Even Oates herself said the movie quote, “Succeeded in showing the experience of Norma Jeane Baker from her perspective.”In these ways, it could be similar to Greta Gerwig’s upcoming Barbie movie, exploring another icon of constructed femininity based on stereotypical standards of beauty. Like Barbie, Marilyn Monroe is a partly artificial, white, blonde idea of what women quote-unquote “should” be. And both stories have the potential to go deeper in asking what it feels like to actually be that ideal we’re told to chase.

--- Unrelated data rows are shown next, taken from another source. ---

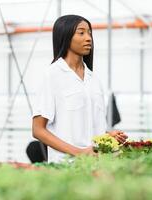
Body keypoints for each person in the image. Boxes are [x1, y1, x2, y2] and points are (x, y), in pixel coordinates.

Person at [32, 15, 127, 163]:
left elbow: (88, 126)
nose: (88, 38)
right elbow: (38, 130)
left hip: (98, 164)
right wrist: (79, 152)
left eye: (89, 33)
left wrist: (108, 136)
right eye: (81, 33)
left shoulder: (93, 80)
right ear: (65, 36)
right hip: (66, 166)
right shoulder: (52, 75)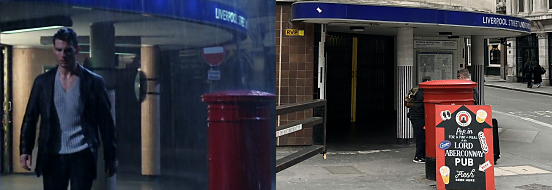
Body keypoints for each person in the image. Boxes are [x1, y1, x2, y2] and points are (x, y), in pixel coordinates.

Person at [19, 28, 117, 190]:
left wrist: (111, 157)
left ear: (77, 50)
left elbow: (106, 122)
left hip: (82, 152)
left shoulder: (93, 82)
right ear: (54, 50)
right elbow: (30, 116)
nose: (63, 55)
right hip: (53, 153)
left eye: (67, 50)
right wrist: (25, 149)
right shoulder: (43, 82)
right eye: (59, 50)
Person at [408, 76, 431, 163]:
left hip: (415, 116)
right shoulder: (423, 93)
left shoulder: (416, 91)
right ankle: (418, 156)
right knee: (421, 136)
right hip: (419, 117)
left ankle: (421, 155)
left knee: (420, 136)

Constructing Celebrity Femininity Then and Now
So what’s the best modern parallel to Marilyn Monroe? Surprisingly enough, it’s probably reality TV. Some of our most popular reality shows are about getting a peek “behind” the curtain of celebrity femininity. The ideal femininity embodied by the Kardashian family or Real Housewives is something that we constantly see being constructed both by the women themselves and by the cameras and crew. In fact, Kim’s whole career has been about constructing her body according to modern standards of femininity while simultaneously shaping those standards–all the way back to her very first appearance on Keeping Up With The Kardashians.
There’s something inherently contradictory here–we’re compelled to try to understand these celebrities while knowing we never can truly get inside their experience. But perhaps this attempt to search for more depth is the point. Emma Cooper, director of the documentary The Mystery of Marilyn Monroe: The Unheard Tapes, told The Guardian quote, “To me, Marilyn had always been a bit one-dimensional. By the end of this process, she’d become a much more real person to me, with more modernity as a woman than I’d ever seen in her.”
Will Blonde be able to actually depict the reality of being Marilyn Monroe? No—that would be impossible. But there is value in updating longstanding ideas of mythic, perfect femininity, taking them from the 1950s and 60s and moving them to an era where our understanding focuses more on interiority. Even if we can never understand Marilyn Monroe, she can remain a mirror for understanding the ideas she represented—and thanks to these deeper portrayals, people will keep trying to understand her for years to come.
“We position ourselves in the world like actors. And we’re presenting a persona to the world, and some people have no idea what the reality is.”